El gallo de la catedral La rutina de un hombre rico era de comer un desayuno opíparo, dormir una siesta, vestirse y luego pasear por la Plaza de la Independencia.  Cuando un día pasó la catedral, miró hacia arriba y miró al gallo de metal sobre el domo, dijo:  "¡Los gallos no valen para nada, ni éste de la catedral!" Después caminó a la tienda de la Señora Mariana para beber algunas mistelas (bebidas alcohólicas con sabores diferentes). Al volver, otra vez  miró hacia al gallo, esta vez más efusivo por el alcohol que tomó. Una noche, cuando regresó desde la tienda de la Señora Mariana, sintió una garra en su pierna.
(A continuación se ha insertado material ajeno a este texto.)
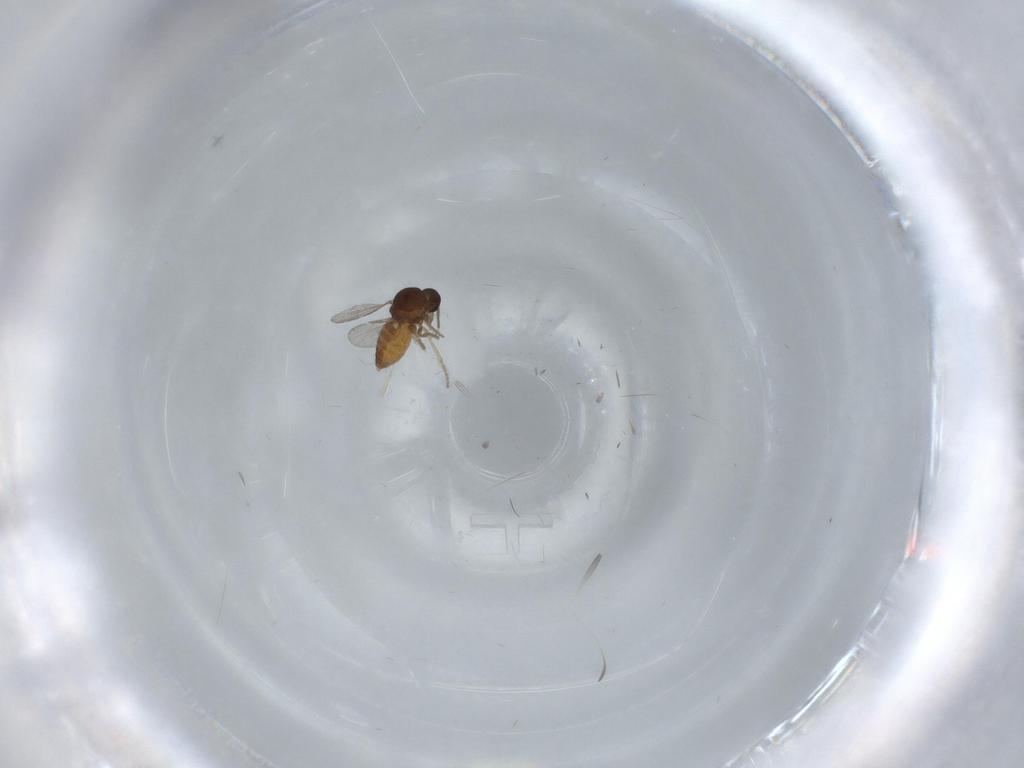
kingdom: Animalia
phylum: Arthropoda
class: Insecta
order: Diptera
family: Ceratopogonidae
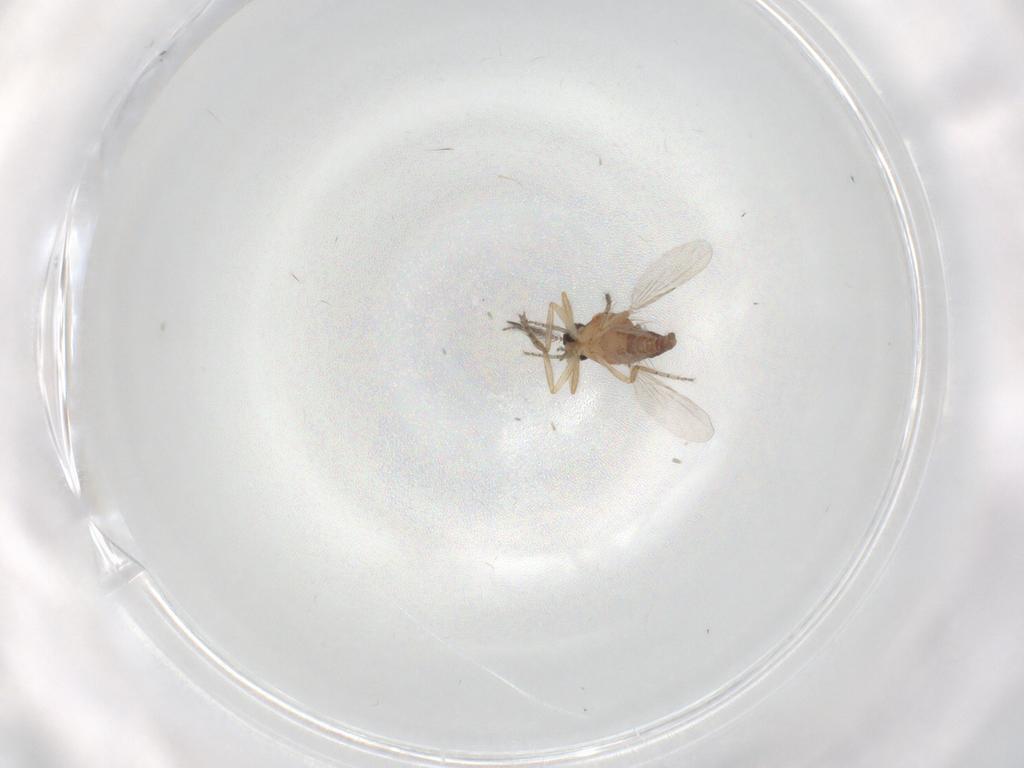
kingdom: Animalia
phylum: Arthropoda
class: Insecta
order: Diptera
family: Ceratopogonidae
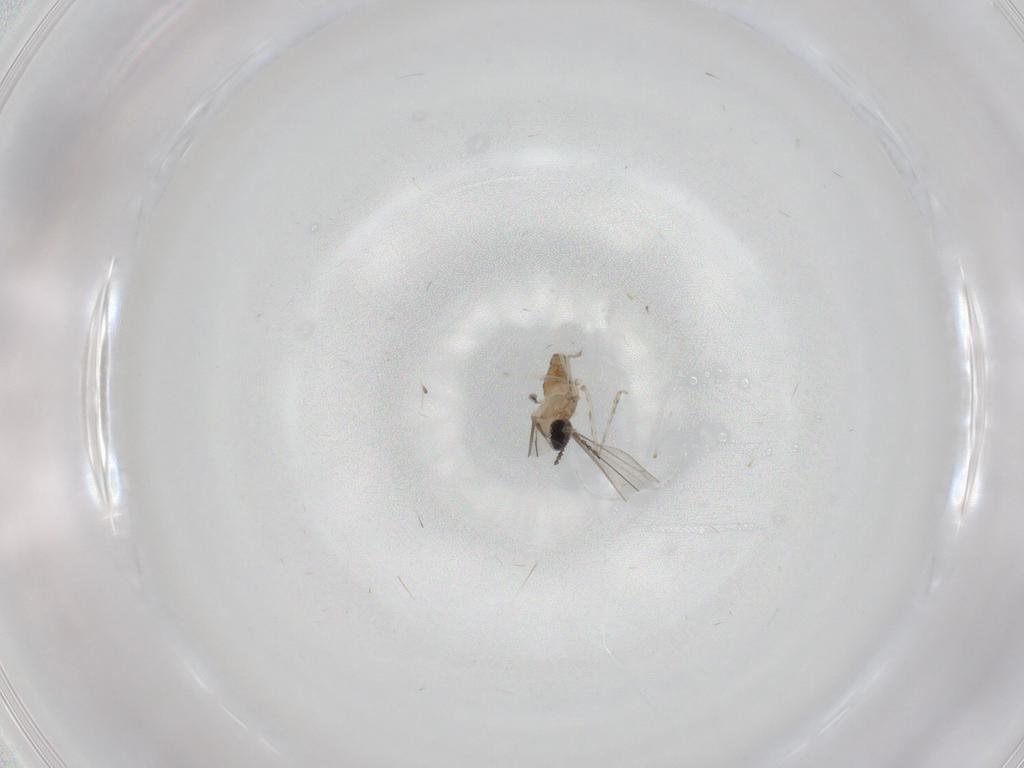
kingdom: Animalia
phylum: Arthropoda
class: Insecta
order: Diptera
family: Cecidomyiidae
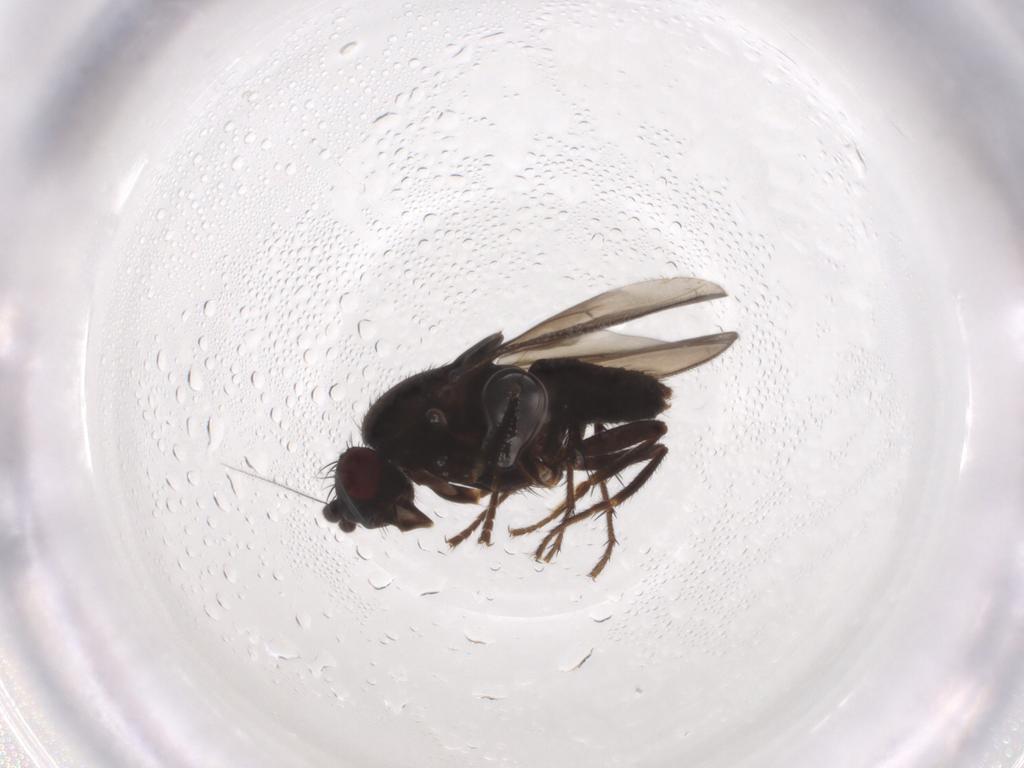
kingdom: Animalia
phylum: Arthropoda
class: Insecta
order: Diptera
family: Sphaeroceridae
Se sintió atrapado y oyó al gallo decir: "¡Promete que nunca más vas a beber alcohol!" "¡Promete que nunca más vas a insultarme!"  "¡Levántate y haz tu promesa!!!"
El hombre respondió:
 
"¡Prometo, no voy a beber ni agua!"  "¡Prometo, nunca más voy a mencionarte!" "¡Perdóname! Perdóname!" Así se cumplió la misión y el gallo volvió al más alto del domo.